Source: An exercise class of Theoretical Computer Science

Description:
Suppose there are some guys, some of which are good and the others are bad. Good guys always tell the truth, whereas bad guys can tell truth or lie, depends on their wish. We know the good guys are more than the bad guys. Each time we can ask a guy that whether another guy is a good guy.
The question is how to determine the good guys in minimum queries.

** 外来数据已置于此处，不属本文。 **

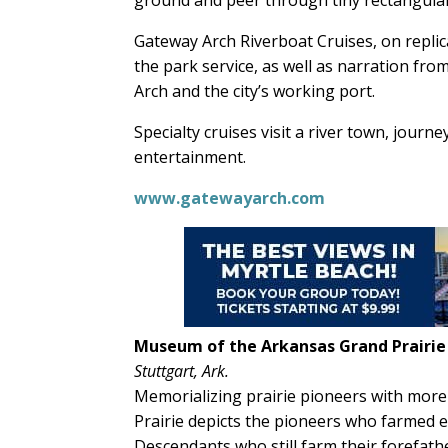
Gateway Arch Riverboat Cruises, on replic
the park service, as well as narration fro
Arch and the city’s working port.
Specialty cruises visit a river town, journ
entertainment.
www.gatewayarch.com
Museum of the Arkansas Grand Prairie
Stuttgart, Ark.
Memorializing prairie pioneers with more
Prairie depicts the pioneers who farmed 
Descendants who still farm their forefathe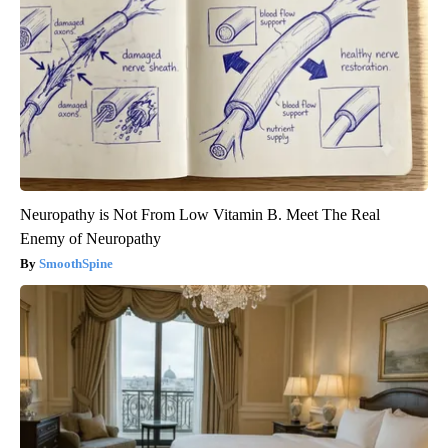
Neuropathy is Not From Low Vitamin B. Meet The Real
Enemy of Neuropathy
SmoothSpine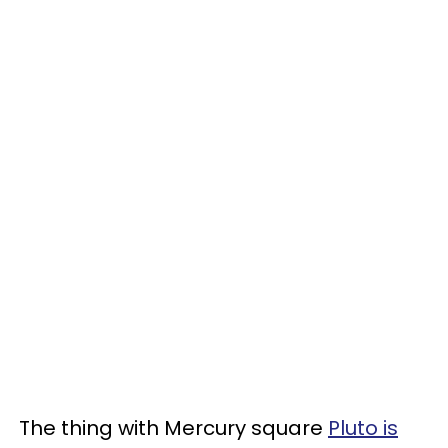
The thing with Mercury square
Pluto is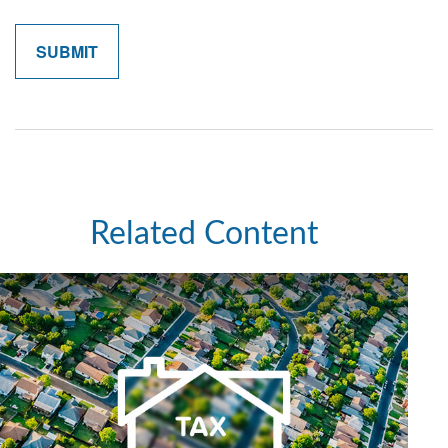
Related Content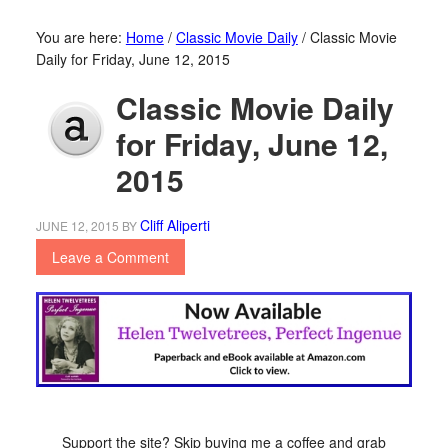
You are here:
Home
/
Classic Movie Daily
/
Classic Movie
Daily for Friday, June 12, 2015
Classic Movie Daily
for Friday, June 12,
2015
Cliff Aliperti
JUNE 12, 2015
BY
Leave a Comment
Support the site? Skip buying me a coffee and grab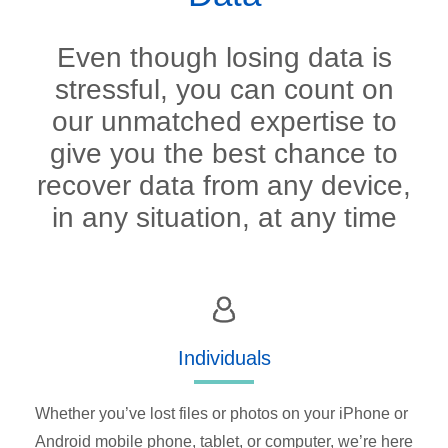
Even though losing data is
stressful, you can count on
our unmatched expertise to
give you the best chance to
recover data from any device,
in any situation, at any time
Individuals
Whether you’ve lost files or photos on your iPhone or
Android mobile phone, tablet, or computer, we’re here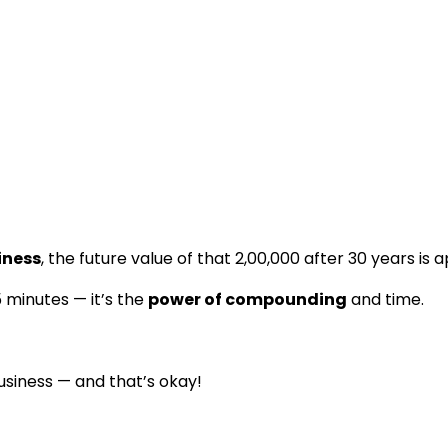
iness
, the future value of that ₹2,00,000 after 30 years i
 5 minutes — it’s the
power of compounding
and time.
usiness — and that’s okay!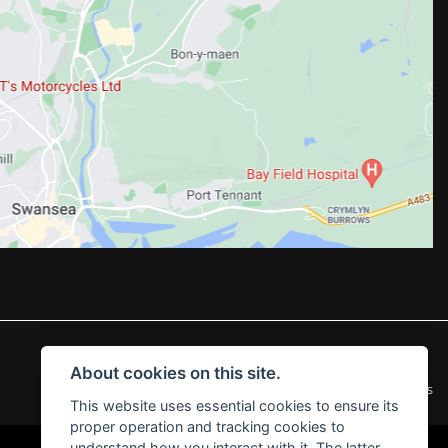
About cookies on this site.
|
Admin Login
Privacy & Cookies
This website uses essential cookies to ensure its
proper operation and tracking cookies to
understand how you interact with it. The latter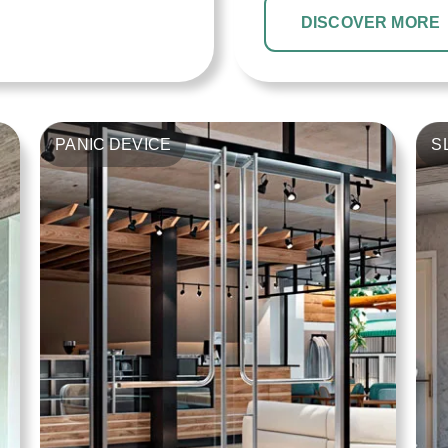
DISCOVER MORE
PANIC DEVICE
S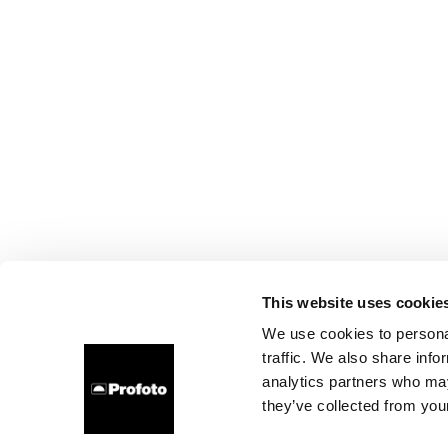
This website uses cookie
We use cookies to personal
traffic. We also share info
analytics partners who may
they’ve collected from your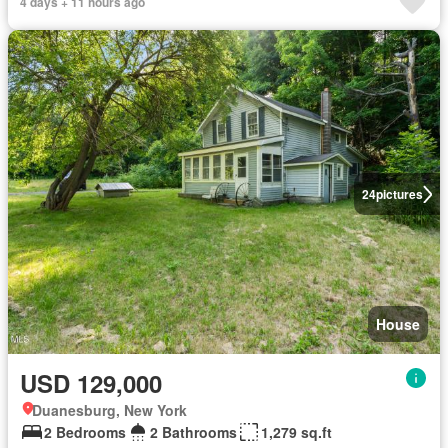
4 days + 11 hours ago
24
pictures
House
USD 129,000
Duanesburg, New York
2 Bedrooms
2 Bathrooms
1,279 sq.ft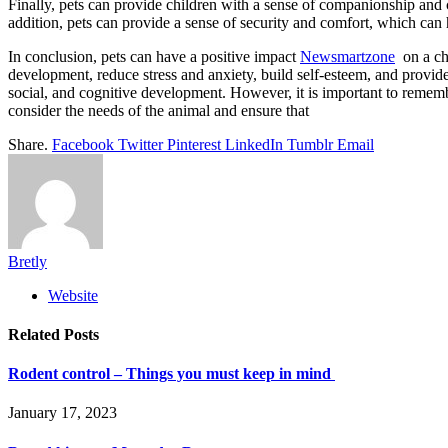
Finally, pets can provide children with a sense of companionship and c
addition, pets can provide a sense of security and comfort, which can h
In conclusion, pets can have a positive impact
Newsmartzone
on a chi
development, reduce stress and anxiety, build self-esteem, and provide
social, and cognitive development. However, it is important to remembe
consider the needs of the animal and ensure that
Share.
Facebook
Twitter
Pinterest
LinkedIn
Tumblr
Email
Bretly
Website
Related
Posts
Rodent control – Things you must keep in mind
January 17, 2023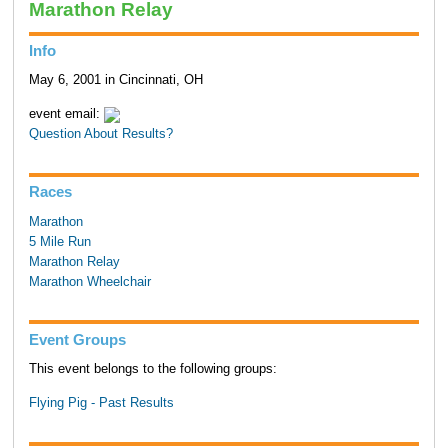
Marathon Relay
Info
May 6, 2001 in Cincinnati, OH
event email:
Question About Results?
Races
Marathon
5 Mile Run
Marathon Relay
Marathon Wheelchair
Event Groups
This event belongs to the following groups:
Flying Pig - Past Results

Solution: (in Chinese for clarity)
把这n个人两两配对（n为奇数时剩下一个），让每一对人分别说对方是不是好人。那么把都说对方是好人的对留下，别的对去掉。则留下的对中要么都是好人，要么都是坏人；去掉的每一对里一定是一个好人和一个坏人，于是去掉的好人和坏人一样多，剩下的好人还是比坏人多。然后看n为奇数时落单的一个人怎么处理：
1. 如果留下的对数为奇数，则好人对必比坏人对多。把落单的一个人去掉，再从这奇数对中每对取出一个人组成新的集合。这个集合里的好人比坏人多，于是形成了一个子问题。
2. 如果留下的对数为偶数，则如果好人对和坏人队一样多，那么落单的一定是好人。如果好人对比坏人对多，那么无法确定落单的是好人还是坏人。从这偶数对中每对取出一人，再加上落单的那个人，组成新的集合，则集合里好人比坏人多（想想为什么）。于是也形成了一个子问题。
应用同样的算法，最后必剩下一个好人。再用这个好人确定其他所有人。总共询问次数最坏不超过2n。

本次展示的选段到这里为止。